TRY IT:
Line count for "ORDER": state how many lines of the data below include it, and output nothing more.

[Stored data entries]
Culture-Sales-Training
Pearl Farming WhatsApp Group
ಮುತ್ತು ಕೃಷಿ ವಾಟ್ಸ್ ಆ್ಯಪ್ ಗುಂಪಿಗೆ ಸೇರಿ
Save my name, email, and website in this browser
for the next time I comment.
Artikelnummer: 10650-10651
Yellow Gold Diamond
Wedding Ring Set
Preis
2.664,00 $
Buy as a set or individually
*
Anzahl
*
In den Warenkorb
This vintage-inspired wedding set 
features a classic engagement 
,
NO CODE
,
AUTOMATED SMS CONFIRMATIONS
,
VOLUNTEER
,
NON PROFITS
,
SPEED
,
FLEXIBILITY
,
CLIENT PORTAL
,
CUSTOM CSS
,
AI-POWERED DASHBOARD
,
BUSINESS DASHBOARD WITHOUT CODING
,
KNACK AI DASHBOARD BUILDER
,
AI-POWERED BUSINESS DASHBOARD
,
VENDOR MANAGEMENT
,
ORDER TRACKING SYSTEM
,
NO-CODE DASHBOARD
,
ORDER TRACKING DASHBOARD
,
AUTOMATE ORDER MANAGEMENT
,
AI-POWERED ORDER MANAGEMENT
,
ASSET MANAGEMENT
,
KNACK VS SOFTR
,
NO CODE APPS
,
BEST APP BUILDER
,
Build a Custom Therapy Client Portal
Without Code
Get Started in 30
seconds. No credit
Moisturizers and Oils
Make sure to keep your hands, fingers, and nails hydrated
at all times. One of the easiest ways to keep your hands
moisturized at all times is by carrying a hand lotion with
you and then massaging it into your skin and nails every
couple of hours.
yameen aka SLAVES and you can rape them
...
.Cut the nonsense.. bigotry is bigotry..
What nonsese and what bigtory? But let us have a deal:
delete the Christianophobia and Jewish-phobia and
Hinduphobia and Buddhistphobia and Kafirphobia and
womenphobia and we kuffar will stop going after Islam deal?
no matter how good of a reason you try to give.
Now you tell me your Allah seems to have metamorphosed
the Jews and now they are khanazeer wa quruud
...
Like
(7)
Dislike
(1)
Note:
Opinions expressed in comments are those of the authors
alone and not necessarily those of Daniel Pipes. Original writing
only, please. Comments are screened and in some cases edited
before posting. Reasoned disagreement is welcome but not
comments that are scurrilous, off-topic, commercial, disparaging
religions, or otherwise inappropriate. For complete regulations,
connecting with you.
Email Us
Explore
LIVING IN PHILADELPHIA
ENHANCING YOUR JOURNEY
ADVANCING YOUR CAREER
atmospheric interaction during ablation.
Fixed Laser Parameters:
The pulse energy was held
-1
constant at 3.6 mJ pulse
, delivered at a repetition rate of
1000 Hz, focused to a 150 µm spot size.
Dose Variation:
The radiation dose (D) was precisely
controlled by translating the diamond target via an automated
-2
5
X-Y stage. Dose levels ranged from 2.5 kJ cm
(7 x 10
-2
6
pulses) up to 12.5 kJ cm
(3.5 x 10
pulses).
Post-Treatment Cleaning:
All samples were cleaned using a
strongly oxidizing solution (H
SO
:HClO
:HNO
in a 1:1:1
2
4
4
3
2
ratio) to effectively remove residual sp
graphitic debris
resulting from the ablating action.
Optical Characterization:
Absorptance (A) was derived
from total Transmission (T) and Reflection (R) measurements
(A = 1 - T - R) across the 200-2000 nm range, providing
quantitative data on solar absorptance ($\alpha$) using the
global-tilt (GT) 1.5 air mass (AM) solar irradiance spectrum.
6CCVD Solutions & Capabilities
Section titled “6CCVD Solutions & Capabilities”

WRITTEN SOLUTION:
4